The message, “Don't Text and Drive,” became visual for Brookings High School students on Thursday.

The students, however, weren’t the only people in attendance that reflected on their habits.

Justin Lipinski and Jill Pearson’s son, Hunter, was one of the actors in the scene Thursday who portrayed a deceased teen.

Lipinski said being a part of the display left him with a feeling of guilt.

"Everybody's guilty of it and you don’t literally think of it until it's too late and this really put it into perspective,” said Lipinski.

Pearson said they were prepared and warned prior to the demonstration about what the scene will look like.

She said despite knowing the images were fake, the message it sent was very real.

"I couldn't even imagine running up or getting that phone call that this could've happened to one of my children,” said Pearson.

For Terry Sorenson, the scenario is a reality.

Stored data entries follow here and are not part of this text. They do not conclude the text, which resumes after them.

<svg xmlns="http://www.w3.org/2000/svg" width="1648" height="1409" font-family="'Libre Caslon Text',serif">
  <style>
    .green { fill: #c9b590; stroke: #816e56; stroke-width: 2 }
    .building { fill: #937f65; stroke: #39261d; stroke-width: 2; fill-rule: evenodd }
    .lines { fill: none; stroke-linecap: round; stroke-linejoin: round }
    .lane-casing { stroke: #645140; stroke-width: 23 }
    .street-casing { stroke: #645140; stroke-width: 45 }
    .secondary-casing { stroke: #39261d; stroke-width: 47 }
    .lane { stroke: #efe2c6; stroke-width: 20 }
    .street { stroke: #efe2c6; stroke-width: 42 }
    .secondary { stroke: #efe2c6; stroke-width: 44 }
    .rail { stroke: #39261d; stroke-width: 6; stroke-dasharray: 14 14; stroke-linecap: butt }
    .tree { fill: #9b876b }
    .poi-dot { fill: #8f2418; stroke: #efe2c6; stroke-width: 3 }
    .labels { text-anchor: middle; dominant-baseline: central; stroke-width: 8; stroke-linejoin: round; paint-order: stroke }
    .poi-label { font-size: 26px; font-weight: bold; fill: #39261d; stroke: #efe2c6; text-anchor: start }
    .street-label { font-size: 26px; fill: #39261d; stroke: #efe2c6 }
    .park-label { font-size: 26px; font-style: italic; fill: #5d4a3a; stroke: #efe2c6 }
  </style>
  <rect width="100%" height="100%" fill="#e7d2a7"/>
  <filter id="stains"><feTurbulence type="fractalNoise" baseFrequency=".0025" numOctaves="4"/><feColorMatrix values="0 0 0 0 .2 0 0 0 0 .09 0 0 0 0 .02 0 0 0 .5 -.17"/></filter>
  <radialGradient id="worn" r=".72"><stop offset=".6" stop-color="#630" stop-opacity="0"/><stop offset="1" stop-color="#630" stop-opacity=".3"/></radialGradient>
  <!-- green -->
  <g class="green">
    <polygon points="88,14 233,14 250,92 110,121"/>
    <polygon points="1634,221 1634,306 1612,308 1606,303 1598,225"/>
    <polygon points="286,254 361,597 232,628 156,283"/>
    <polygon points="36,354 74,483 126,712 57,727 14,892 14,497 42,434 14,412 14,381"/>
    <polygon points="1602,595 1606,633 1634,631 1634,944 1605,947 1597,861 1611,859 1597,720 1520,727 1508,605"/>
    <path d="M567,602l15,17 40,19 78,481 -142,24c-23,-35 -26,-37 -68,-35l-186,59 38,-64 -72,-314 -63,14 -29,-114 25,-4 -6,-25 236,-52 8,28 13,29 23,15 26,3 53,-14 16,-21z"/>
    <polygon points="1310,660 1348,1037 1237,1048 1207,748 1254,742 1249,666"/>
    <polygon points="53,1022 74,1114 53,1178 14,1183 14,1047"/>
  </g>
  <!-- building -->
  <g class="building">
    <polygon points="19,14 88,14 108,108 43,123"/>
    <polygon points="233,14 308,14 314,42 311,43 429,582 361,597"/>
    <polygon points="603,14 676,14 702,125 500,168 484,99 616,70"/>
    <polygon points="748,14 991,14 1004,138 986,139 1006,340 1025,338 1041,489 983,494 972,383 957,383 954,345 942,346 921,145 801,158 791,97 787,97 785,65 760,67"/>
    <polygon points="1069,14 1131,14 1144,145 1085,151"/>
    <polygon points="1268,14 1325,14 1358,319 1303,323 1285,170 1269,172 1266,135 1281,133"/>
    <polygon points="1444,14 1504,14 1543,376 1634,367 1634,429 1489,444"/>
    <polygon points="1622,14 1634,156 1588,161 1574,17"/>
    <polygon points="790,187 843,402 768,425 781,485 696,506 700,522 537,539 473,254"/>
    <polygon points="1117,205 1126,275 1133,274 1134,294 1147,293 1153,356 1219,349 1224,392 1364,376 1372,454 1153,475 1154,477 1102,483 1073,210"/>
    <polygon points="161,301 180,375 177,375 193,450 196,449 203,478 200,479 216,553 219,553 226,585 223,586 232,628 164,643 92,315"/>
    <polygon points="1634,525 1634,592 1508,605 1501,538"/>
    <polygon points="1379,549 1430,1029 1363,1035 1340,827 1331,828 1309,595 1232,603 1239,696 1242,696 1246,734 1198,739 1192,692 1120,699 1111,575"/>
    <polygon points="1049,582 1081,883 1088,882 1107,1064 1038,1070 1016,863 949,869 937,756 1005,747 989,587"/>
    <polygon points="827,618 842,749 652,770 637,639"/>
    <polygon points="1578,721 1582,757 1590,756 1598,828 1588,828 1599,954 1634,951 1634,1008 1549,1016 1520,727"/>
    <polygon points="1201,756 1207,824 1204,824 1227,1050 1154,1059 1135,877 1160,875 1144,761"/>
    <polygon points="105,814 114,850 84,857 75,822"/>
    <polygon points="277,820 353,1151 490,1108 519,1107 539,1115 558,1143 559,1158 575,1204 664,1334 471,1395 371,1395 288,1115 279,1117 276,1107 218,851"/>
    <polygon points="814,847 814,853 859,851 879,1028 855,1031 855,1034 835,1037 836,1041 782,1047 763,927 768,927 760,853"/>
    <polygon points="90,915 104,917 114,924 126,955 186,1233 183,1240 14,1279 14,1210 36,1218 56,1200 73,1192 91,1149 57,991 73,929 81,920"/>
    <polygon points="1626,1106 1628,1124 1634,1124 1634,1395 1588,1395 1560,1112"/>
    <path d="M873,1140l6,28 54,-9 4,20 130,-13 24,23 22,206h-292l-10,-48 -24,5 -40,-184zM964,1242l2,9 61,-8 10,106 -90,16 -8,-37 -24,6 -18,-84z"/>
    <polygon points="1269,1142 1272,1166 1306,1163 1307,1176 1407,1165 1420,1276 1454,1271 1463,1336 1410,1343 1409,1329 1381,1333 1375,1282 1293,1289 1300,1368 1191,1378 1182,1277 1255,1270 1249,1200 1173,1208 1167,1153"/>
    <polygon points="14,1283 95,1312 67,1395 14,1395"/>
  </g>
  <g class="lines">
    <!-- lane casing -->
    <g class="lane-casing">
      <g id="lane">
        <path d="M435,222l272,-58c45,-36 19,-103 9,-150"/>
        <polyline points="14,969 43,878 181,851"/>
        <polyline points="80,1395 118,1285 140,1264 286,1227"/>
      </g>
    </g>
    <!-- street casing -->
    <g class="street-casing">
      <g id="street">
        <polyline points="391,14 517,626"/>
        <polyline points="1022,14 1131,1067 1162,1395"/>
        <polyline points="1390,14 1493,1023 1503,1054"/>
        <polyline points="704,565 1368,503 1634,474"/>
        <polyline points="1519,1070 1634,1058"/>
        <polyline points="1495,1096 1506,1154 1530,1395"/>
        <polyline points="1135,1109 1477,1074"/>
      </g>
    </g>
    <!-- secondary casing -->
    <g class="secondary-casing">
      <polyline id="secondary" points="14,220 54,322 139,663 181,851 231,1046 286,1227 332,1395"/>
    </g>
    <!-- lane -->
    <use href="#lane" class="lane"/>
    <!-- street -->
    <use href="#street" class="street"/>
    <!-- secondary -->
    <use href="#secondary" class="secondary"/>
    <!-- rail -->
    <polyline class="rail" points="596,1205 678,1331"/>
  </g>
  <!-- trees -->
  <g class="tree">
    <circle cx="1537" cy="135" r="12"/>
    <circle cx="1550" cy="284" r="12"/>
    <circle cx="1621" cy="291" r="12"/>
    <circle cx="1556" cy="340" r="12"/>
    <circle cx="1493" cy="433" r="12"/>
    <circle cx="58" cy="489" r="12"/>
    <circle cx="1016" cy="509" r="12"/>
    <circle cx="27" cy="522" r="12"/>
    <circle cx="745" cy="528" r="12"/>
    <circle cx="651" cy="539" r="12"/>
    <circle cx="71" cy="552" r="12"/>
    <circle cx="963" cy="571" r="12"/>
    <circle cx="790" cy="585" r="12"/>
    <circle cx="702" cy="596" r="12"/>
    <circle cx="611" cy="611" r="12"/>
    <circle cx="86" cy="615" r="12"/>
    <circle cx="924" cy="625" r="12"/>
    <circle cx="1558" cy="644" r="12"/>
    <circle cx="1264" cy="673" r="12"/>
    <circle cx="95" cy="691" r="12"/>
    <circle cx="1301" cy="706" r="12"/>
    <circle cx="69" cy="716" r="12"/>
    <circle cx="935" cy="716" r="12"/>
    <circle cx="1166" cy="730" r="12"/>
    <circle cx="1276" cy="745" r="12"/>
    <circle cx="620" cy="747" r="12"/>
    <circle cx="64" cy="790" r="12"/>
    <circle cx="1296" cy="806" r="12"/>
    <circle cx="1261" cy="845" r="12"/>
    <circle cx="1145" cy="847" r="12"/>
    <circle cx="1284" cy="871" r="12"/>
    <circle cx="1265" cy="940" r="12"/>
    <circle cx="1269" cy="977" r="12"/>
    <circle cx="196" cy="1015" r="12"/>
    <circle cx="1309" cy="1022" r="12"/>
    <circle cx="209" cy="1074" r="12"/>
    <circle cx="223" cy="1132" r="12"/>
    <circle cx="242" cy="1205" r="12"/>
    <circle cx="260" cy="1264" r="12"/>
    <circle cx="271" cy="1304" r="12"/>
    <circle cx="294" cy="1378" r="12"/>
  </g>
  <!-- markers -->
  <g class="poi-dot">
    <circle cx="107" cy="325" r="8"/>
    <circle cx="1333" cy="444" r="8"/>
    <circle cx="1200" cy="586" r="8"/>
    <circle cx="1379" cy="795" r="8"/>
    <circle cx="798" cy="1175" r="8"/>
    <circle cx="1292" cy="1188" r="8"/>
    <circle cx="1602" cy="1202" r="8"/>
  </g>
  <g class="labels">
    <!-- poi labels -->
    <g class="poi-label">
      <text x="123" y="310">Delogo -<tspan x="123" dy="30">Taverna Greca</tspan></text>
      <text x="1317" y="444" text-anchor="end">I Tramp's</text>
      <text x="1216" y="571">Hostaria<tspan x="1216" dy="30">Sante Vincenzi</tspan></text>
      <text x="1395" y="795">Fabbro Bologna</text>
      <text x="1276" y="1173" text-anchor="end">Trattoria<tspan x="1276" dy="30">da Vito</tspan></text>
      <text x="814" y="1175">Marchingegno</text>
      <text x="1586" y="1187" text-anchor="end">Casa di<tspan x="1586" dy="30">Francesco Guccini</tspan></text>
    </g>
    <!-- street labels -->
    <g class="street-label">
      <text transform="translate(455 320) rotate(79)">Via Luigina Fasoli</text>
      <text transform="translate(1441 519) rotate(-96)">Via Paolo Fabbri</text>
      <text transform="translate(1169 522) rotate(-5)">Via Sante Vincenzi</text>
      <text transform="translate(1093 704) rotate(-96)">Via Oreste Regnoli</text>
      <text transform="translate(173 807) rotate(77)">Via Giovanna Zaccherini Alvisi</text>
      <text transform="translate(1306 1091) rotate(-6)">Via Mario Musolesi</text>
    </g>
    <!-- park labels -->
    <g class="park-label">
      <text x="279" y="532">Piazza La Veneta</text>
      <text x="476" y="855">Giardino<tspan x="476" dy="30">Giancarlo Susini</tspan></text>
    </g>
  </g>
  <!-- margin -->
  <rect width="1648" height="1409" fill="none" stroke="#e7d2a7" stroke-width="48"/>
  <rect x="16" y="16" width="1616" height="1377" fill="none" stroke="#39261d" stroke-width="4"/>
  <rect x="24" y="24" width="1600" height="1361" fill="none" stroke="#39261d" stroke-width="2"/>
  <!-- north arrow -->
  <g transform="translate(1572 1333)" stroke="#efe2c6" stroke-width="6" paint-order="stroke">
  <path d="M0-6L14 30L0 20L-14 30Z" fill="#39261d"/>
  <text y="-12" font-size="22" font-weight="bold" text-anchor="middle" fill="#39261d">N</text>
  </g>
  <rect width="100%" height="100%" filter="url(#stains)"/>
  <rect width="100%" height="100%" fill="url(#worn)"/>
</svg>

His son, Phillip, was killed in 2012 when a distracted driver hit him on his motorcycle in Sioux Falls.

Sorenson said that even though the accident happened years ago, it still feels like “yesterday” to him and his wife.

They now go across the state telling the story of their son to try and prevent it from happening to another family.

"Time doesn't heal that, you just learn how to cope with it and getting our message out to young people is our way of healing ourselves,” said Sorenson.

Sorenson said he believes the message to stop texting behind the wheel starts with parents.

Pearson said she will take what she saw Thursday for the rest of her life.

"Even driving here today, I was guilty of it. When I leave here today, I won’t do it,” said Pearson.

In honor of Phillip, the Sorensen family has a scholarship fund for business and marketing students at Southeast Tech.